◆ AIM OF THE EXERCISE
Write out exactly the lines below starting at the one containing "OWNLOAD-ARCHIV" and ending at the one containing "Liên hệ lắp". Omit every picture.

◆ DATASET RECORDS
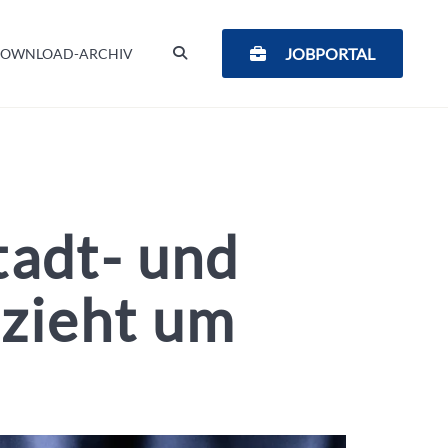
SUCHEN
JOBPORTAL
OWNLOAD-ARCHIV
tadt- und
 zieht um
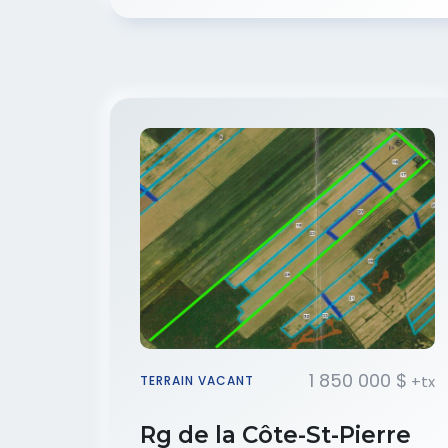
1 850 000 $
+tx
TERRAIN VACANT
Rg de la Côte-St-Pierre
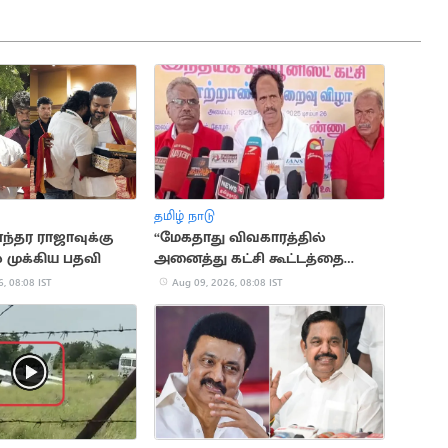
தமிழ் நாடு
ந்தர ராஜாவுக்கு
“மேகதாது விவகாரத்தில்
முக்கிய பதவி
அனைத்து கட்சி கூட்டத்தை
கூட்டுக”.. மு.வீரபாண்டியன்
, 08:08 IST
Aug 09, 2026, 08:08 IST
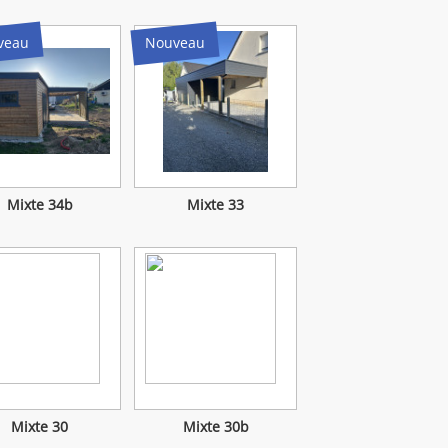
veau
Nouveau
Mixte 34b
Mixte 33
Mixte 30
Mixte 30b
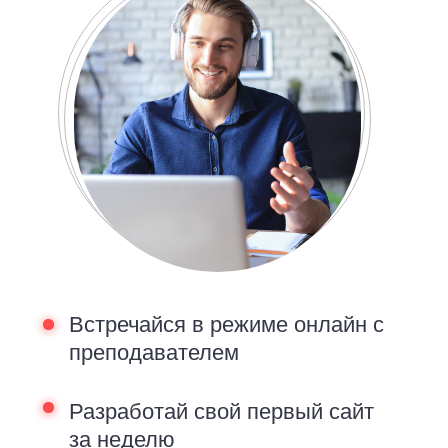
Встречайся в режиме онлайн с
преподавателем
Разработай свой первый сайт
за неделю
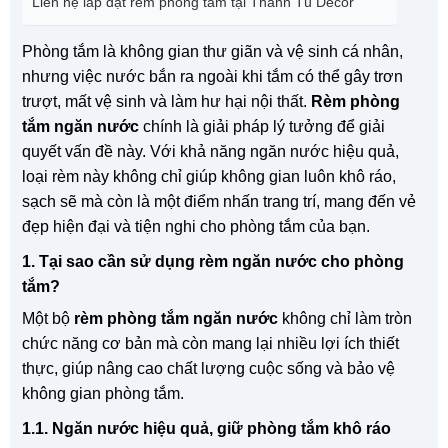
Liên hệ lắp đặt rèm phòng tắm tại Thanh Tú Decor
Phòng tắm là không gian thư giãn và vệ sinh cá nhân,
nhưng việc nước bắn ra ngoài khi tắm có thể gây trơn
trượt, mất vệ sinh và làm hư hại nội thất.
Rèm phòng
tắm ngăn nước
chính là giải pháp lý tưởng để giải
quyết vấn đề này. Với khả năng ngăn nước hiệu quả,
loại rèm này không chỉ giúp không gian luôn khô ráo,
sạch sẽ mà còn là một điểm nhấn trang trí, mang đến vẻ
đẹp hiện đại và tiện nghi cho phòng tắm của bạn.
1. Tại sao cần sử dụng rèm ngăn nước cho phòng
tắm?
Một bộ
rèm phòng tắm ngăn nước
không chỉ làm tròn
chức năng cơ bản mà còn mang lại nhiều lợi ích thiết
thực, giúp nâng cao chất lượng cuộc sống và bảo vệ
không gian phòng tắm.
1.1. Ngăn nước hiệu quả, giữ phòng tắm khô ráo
==
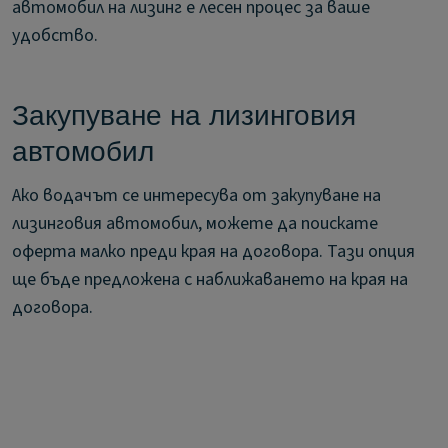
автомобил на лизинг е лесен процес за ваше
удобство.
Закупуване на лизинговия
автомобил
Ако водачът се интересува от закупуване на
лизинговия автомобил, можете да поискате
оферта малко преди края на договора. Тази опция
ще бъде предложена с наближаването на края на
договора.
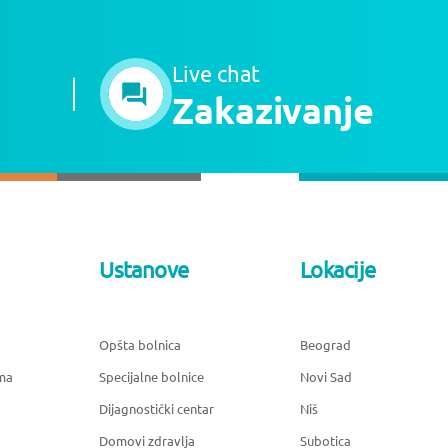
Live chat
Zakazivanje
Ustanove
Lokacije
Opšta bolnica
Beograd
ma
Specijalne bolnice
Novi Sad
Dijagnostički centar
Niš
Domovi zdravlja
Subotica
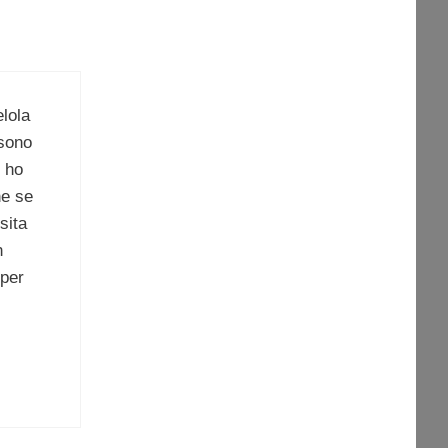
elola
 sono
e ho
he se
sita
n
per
* * *
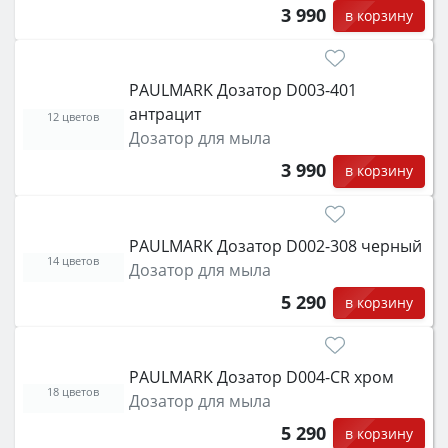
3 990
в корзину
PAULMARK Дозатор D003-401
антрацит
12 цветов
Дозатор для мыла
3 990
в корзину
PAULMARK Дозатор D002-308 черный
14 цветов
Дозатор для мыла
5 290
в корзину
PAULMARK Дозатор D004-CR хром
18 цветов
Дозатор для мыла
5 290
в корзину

◆ SOLUTION TO THIS PROBLEM
OWNLOAD-ARCHIV
tadt- und
 zieht um
1 850 000 $
+tx
TERRAIN VACANT
Rg de la Côte-St-Pierre
தமிழ் நாடு
ந்தர ராஜாவுக்கு
“மேகதாது விவகாரத்தில்
முக்கிய பதவி
அனைத்து கட்சி கூட்டத்தை
கூட்டுக”.. மு.வீரபாண்டியன்
, 08:08 IST
Aug 09, 2026, 08:08 IST
veau
Nouveau
Mixte 34b
Mixte 33
Mixte 30
Mixte 30b
Встречайся в режиме онлайн с
преподавателем
Разработай свой первый сайт
за неделю
Liên hệ lắp đặt rèm phòng tắm tại Thanh Tú Decor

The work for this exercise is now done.